§ INSTRUCTIONS:
• a. Quote the Knoll announcement word for word, starting at "In keeping with" and ending at "Tugendhat house (1930).".
• b. According to the Knoll announcement, which firm created the installation at imm Cologne?

§ PASSAGE PROVIDED:
########################################
Knoll, renowned worldwide as a leader in the design of residential and office furnishings, will take part for the first time in imm Cologne taking place from 14th to 20th January 2019, Germany’s major international fair on trends and new developments in the quality home and furnishings sector.
In keeping with the “Modern Always” philosophy, Knoll presents new creations alongside modern classics in an extremely stylish space featuring great attention to detail. The installation by OMA, the firm co-founded by the Dutch architect Rem Koolhaas, is a tribute to the centennial of the Bauhaus, and explores the projects of one of the most important architects of the 20th century: Mies van der Rohe.
Concentrating on the collection designed by Mies, the pavilion is divided into four spaces, each reproducing the atmosphere of one of the projects for which the collection was designed: the house in Krefeld (1927), the Weissenhof estate in Stuttgart (1927), the Barcelona Pavilion (1929), and the Tugendhat house (1930).
A series of overlapping walls placed along the main axes create the backdrop for the various settings. Each quarter is enhanced by a range of materials, creating a particular atmosphere based on the original project. An abstract image of the plan is imprinted on the travertine floor, conveying a more precise notion of the spaces.
########################################
§ RECORDS PROVIDED:
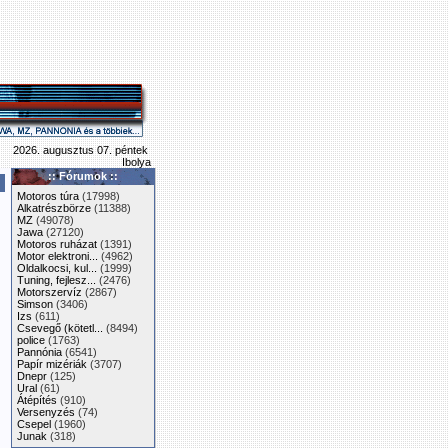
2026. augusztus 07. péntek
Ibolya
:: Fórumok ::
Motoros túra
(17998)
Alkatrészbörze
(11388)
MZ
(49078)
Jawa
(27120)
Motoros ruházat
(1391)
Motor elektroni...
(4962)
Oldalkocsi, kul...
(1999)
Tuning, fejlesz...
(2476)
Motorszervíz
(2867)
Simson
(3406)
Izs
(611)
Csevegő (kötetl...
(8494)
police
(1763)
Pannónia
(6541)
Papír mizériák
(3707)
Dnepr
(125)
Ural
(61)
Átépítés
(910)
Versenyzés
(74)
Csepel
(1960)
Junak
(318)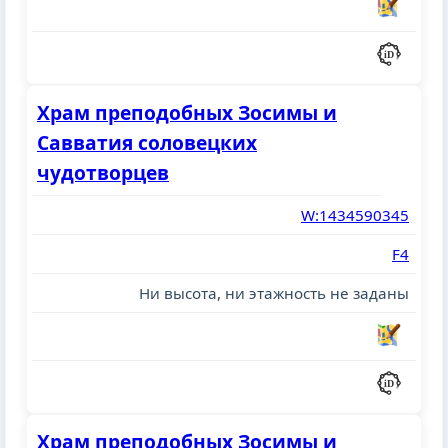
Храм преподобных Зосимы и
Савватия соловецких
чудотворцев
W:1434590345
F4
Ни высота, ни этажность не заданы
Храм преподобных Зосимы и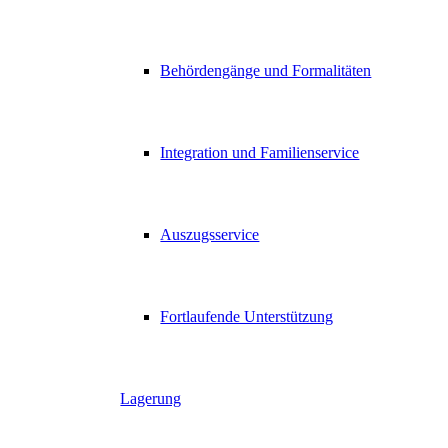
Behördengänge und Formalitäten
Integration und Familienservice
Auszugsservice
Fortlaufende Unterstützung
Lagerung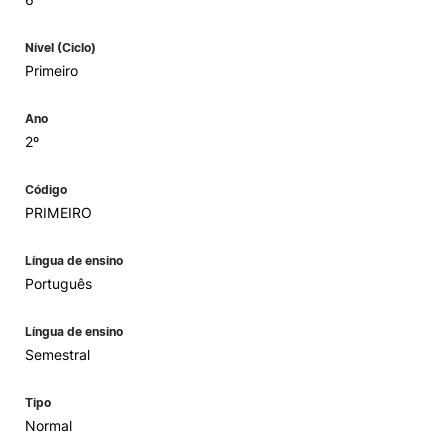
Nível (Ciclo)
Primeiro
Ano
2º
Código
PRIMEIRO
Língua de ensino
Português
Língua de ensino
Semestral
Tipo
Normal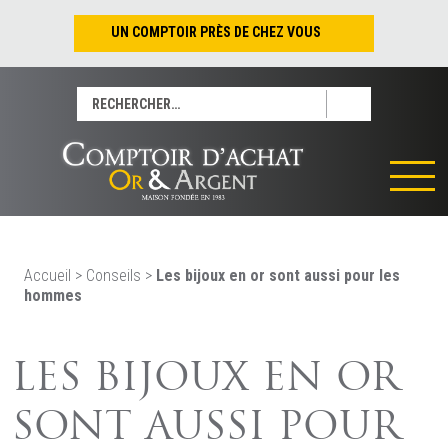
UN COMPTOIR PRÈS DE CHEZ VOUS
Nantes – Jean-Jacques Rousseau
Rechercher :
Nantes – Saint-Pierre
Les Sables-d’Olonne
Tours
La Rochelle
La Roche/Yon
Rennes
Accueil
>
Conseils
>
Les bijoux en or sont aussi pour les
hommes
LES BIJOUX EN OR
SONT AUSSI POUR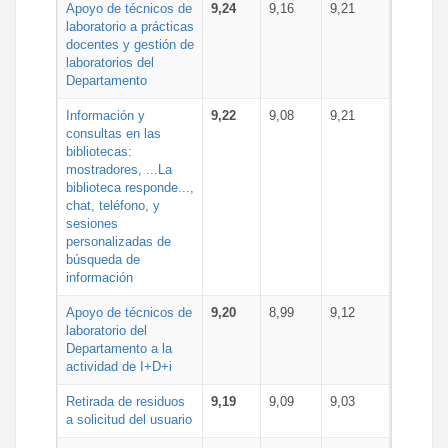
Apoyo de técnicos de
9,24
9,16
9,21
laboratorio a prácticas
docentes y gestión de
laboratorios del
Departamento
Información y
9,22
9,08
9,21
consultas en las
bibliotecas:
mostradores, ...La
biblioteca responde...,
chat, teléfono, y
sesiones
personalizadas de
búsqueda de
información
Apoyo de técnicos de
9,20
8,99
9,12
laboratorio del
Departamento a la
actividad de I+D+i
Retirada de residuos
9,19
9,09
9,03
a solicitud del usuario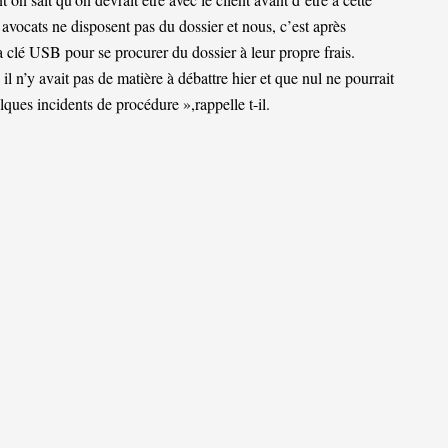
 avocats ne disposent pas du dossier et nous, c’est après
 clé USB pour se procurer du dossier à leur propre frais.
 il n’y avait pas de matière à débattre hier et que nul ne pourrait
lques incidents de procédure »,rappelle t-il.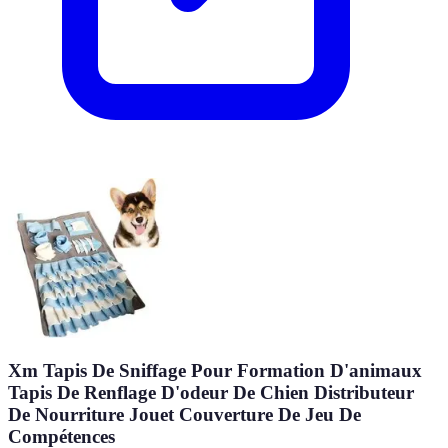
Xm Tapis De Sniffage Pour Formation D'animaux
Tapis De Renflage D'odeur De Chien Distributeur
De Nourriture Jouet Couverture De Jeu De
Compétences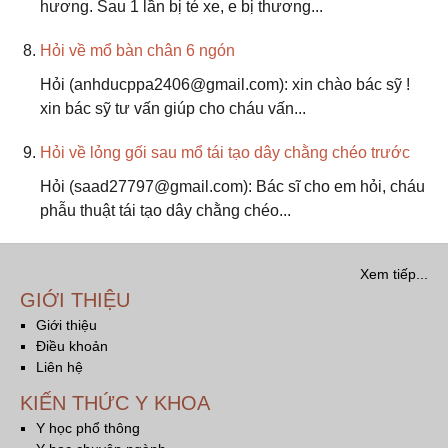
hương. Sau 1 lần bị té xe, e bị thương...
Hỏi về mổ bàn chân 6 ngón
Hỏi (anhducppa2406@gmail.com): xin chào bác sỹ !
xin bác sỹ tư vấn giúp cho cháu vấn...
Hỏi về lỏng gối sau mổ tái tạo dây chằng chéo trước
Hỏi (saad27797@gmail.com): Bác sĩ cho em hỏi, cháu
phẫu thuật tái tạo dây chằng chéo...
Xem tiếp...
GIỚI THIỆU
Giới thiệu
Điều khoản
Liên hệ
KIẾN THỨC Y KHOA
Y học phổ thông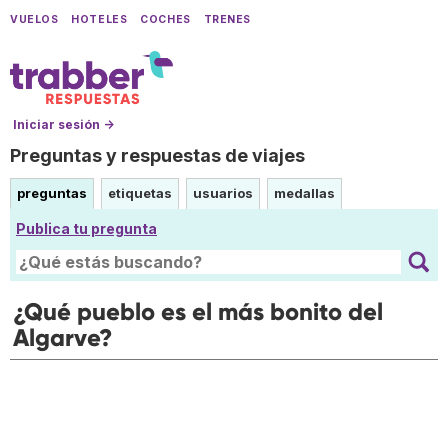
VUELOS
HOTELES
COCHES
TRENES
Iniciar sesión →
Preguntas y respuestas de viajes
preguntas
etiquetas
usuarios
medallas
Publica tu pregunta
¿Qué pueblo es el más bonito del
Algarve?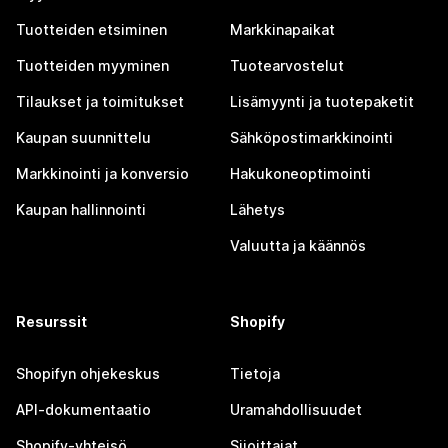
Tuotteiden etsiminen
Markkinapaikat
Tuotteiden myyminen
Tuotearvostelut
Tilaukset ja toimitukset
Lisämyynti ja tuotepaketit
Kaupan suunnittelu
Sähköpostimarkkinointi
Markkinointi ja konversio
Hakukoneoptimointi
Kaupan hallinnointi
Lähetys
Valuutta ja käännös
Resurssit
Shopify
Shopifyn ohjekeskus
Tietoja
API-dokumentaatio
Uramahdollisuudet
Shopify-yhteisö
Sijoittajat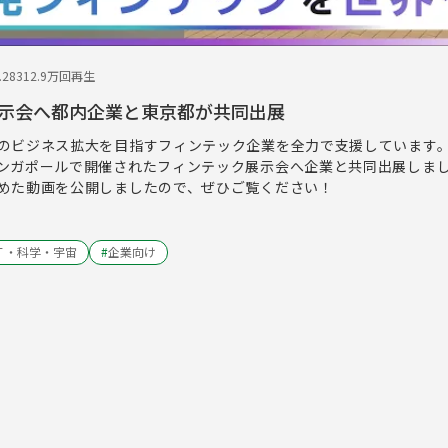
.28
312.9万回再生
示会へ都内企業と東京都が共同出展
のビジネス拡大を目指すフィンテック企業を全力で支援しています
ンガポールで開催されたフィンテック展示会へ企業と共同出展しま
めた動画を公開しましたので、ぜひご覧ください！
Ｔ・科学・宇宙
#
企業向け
########################################
§ SOLUTIONS FOR EACH TASK:
• a.
In keeping with the “Modern Always” philosophy, Knoll presents new creations alongside modern classics in an extremely stylish space featuring great attention to detail. The installation by OMA, the firm co-founded by the Dutch architect Rem Koolhaas, is a tribute to the centennial of the Bauhaus, and explores the projects of one of the most important architects of the 20th century: Mies van der Rohe.
Concentrating on the collection designed by Mies, the pavilion is divided into four spaces, each reproducing the atmosphere of one of the projects for which the collection was designed: the house in Krefeld (1927), the Weissenhof estate in Stuttgart (1927), the Barcelona Pavilion (1929), and the Tugendhat house (1930).

• b. OMA, the firm co-founded by the Dutch architect Rem Koolhaas.